Mais da metade dos brasileiros teme que o Brasil possa transformar-se num país comunista, revela pesquisa Datafolha divulgada no último fim de semana. Mas o que a população tem em mente ao falar em comunismo, ideologia que prega a socialização dos meios de produção por meio da superação da propriedade privada?
Vou lhes contar uma situação real que vivenciei no segundo semestre de 2018 para ilustrar como o conceito de comunismo provavelmente significa hoje para o brasileiro médio tudo aquilo que o ex-presidente Jair Bolsonaro (PL) propõe-se a combater. Um motorista que conduzia uma van que me levava junto com cerca de 15 estudantes universitários para atividades externas à sala de aula falou que o comunismo era um problema sério do país. Depois de me certificar que, por algum milagre, eu não tinha voltado ao tempo da Guerra Fria, comecei a pensar naquilo que meu interlocutor concebia como parte do comunismo.
Após trocar com ele frases breves, cheguei à conclusão de que comunismo abarcava desde a defesa de maior intervencionismo estatal na economia — na cabeça do motorista, um caminho rumo à socialização dos meios de produção — até a aprovação do casamento entre pessoas do mesmo sexo — algo condenável segundo comunistas históricos. Por exemplo, como o próprio PC do B registra em seu site, na União Soviética, “[n]o início da década de 1930, a homossexualidade começou a ser vista, em alguns círculos importantes do Estado e do Partido Comunista, como resultado da decadência moral e ideológica da burguesia”.

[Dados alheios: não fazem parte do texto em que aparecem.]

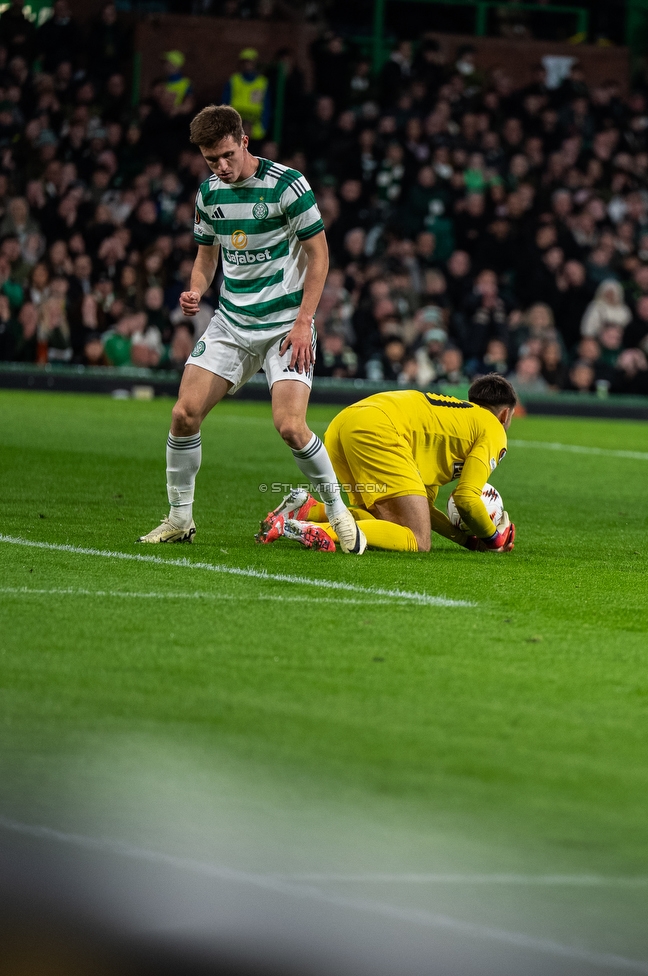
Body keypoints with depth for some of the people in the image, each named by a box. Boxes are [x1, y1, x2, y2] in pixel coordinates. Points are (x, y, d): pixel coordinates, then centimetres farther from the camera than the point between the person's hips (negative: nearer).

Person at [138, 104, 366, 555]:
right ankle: (179, 520, 10)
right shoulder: (209, 192, 4)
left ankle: (338, 512, 3)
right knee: (185, 413, -6)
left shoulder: (287, 184, -14)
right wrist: (197, 289, -5)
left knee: (290, 425, -19)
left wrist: (303, 323, -15)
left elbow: (318, 252, -9)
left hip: (285, 324, -5)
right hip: (231, 320, 5)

Substitua burguesia por globalistas e teremos o novo inimigo, não dos comunistas tradicionais, mas da turma que em maior ou menor escala abraça o lema “Deus, pátria e família” e suas variantes que até escamoteiam, mas não negam a raiz fascista desse tipo de pensamento. O globalismo, argumenta a direita nacionalista atual, negaria hoje os valores do indivíduo comum/médio, entre eles a religião, substituindo-os por valores cosmopolitas, sem qualquer enraizamento na experiência da “vida real”.

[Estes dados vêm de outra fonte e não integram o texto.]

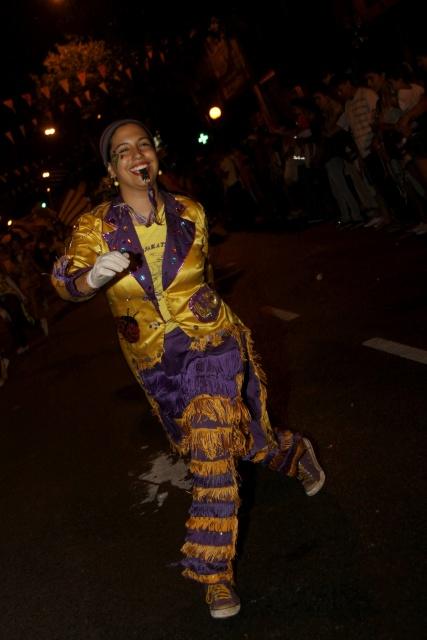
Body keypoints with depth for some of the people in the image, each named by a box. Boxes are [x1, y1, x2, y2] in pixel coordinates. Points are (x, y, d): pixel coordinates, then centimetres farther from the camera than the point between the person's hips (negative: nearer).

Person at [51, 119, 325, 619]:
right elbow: (67, 283, -26)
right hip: (153, 362, 2)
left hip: (211, 343, -1)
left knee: (212, 456, -11)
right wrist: (93, 277, -47)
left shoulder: (190, 214, -7)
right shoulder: (96, 226, -11)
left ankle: (213, 572, 11)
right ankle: (292, 453, 54)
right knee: (234, 441, 19)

Ironicamente, em matéria de intervencionismo estatal, o bolsonarismo está mais próximo do comunismo que do liberalismo, haja vista as benesses concedidas aos militares aprovadas com entusiasmo pela base do ex-presidente e a gastança na forma de auxílios de toda a sorte concedidos no contexto da busca pela reeleição.
Bolsonaro, assim, é um caso de sucesso de empreendedorismo político e framing de uma narrativa que associa um rótulo que no passado causou temor entre a direita latino-americana a valores defendidos pelo campo progressista na atualidade e são vistos como sintoma de decadência moral pelos partidários do antipetismo no Brasil.

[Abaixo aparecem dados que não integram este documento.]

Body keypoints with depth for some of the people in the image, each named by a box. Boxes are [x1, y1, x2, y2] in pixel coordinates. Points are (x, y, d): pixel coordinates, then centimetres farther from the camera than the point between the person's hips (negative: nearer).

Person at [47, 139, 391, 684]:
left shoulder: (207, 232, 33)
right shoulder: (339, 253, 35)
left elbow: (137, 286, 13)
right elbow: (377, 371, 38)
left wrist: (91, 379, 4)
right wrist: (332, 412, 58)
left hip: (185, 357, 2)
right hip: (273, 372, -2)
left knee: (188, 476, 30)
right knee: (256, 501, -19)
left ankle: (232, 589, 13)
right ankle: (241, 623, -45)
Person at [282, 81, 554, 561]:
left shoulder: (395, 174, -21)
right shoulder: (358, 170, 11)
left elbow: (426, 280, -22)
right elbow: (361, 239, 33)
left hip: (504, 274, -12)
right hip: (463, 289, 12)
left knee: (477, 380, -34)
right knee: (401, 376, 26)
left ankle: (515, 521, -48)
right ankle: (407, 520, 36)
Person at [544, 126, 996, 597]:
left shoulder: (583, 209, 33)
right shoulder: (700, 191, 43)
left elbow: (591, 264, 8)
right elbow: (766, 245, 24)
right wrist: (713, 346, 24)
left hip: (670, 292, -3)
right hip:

Sintomático que justamente no primeiro dia após o Tribunal Superior Eleitoral ter decidido pela inelegibilidade de Bolsonaro uma pesquisa tenha demonstrado de forma cabal que os valores que sustentam o bolsonarismo vão muito além de um político ou um partido. Enquanto houver tamanho temor acerca de um fantasma que, em tese, não deveria assustar mais ninguém desde o fim da União Soviética em 1991, a demanda por políticos de extrema direita no Brasil seguirá alta, inclusive nas disputas presidenciais.